Stored data entries
____________
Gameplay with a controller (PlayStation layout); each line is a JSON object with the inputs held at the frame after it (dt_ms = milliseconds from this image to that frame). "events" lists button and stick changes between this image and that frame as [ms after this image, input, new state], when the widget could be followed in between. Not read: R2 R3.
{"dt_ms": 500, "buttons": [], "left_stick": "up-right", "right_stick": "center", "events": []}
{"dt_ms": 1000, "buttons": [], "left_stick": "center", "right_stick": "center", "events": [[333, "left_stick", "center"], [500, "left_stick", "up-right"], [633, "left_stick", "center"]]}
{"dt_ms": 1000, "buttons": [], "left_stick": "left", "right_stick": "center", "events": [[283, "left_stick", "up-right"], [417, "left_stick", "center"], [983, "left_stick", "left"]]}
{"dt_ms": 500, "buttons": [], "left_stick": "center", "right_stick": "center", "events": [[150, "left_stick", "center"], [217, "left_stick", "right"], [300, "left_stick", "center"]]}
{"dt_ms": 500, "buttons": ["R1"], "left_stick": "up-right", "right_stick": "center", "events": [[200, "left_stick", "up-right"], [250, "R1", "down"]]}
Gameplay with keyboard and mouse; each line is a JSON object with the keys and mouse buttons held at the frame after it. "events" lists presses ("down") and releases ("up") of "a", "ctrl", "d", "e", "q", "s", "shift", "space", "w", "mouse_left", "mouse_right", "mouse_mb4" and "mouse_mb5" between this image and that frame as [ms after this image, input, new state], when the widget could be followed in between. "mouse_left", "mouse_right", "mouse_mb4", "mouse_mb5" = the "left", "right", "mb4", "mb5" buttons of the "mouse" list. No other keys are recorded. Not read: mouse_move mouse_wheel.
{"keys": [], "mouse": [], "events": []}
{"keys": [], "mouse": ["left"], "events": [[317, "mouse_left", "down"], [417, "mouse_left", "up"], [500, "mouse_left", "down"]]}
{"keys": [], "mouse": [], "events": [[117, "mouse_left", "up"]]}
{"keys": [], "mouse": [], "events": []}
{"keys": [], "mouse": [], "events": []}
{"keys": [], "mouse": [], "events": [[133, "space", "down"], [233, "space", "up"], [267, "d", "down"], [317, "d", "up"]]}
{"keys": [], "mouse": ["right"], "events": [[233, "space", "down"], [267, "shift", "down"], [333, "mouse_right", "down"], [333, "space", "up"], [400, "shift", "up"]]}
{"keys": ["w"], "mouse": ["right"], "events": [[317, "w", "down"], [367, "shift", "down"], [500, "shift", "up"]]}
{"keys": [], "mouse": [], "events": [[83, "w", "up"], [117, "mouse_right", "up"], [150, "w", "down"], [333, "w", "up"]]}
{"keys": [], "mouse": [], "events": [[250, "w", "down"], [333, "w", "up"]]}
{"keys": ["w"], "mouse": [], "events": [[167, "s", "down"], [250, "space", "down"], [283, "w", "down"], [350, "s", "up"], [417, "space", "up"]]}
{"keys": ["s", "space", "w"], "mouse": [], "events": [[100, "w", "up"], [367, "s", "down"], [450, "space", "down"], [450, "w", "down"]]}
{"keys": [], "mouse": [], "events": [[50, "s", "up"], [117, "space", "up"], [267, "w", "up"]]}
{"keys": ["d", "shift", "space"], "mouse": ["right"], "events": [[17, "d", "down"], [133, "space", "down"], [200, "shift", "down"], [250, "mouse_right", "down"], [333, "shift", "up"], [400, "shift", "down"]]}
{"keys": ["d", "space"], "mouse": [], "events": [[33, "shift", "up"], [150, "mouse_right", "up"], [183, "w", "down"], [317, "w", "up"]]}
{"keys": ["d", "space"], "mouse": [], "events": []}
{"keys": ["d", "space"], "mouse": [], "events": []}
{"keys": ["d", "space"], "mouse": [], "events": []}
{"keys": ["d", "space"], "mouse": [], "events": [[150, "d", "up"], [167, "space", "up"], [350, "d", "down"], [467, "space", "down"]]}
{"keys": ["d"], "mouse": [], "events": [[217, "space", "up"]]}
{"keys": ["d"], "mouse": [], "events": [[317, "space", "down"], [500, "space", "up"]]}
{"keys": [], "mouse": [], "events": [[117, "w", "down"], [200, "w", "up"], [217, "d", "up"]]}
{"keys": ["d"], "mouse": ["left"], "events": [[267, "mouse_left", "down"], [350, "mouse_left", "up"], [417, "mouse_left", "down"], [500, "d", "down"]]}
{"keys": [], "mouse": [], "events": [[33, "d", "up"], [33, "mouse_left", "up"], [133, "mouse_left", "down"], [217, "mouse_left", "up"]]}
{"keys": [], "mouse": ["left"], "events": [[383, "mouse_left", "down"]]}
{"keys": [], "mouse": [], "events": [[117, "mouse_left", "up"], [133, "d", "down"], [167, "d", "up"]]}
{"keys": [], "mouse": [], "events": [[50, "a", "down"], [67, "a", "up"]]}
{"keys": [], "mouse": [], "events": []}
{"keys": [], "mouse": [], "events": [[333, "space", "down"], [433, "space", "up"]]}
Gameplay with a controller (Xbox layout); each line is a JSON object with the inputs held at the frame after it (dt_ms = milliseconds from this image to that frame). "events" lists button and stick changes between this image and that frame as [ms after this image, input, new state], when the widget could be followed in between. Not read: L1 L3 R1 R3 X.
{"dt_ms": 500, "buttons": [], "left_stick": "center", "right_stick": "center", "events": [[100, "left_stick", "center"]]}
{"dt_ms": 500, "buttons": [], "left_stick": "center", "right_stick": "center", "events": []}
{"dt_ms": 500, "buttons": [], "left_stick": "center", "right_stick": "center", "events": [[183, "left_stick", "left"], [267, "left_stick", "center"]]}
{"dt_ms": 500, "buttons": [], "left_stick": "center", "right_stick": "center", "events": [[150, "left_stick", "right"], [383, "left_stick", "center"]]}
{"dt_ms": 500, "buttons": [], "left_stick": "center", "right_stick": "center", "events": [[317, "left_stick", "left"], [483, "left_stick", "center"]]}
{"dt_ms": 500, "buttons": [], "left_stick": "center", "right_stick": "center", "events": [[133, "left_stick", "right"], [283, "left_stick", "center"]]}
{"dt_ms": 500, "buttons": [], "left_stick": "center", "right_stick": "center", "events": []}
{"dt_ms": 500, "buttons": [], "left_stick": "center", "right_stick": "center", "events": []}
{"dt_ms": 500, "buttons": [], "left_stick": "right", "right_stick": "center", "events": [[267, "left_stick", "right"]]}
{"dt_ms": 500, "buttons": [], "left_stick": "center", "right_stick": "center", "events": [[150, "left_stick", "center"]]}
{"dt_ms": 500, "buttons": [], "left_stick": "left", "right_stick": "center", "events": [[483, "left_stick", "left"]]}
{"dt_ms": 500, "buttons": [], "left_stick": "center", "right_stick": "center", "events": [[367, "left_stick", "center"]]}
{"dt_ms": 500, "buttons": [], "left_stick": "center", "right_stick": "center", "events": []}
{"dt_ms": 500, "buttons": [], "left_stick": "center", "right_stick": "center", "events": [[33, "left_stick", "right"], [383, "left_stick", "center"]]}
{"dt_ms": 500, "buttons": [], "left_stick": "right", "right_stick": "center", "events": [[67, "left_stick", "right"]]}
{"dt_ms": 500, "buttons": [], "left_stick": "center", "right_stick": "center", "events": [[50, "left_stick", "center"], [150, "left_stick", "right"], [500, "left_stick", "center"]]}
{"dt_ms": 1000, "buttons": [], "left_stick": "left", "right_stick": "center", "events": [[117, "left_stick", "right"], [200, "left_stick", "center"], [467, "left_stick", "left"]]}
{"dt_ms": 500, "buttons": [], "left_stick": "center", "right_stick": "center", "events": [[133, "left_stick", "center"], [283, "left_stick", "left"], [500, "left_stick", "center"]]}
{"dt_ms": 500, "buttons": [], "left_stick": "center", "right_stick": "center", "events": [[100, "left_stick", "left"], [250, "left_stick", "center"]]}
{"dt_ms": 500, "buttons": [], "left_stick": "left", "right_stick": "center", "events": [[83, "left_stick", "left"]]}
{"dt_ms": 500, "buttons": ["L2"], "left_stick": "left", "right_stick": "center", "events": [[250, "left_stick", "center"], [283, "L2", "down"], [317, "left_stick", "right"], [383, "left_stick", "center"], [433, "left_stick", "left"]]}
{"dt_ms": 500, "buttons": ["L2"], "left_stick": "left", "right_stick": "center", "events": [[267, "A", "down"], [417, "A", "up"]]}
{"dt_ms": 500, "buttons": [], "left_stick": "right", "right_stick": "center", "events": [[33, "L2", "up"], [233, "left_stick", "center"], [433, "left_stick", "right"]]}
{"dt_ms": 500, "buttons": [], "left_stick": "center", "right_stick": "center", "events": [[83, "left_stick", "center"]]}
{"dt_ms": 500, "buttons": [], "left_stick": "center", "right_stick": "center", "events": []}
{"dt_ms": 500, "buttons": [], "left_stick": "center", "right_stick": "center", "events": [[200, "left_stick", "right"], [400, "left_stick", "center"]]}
____________
:: WHAT IS EXPECTED ::
Only the number is needed: please work out how many lines in the data contain the string "controller".

:: WRITTEN RESPONSE ::
2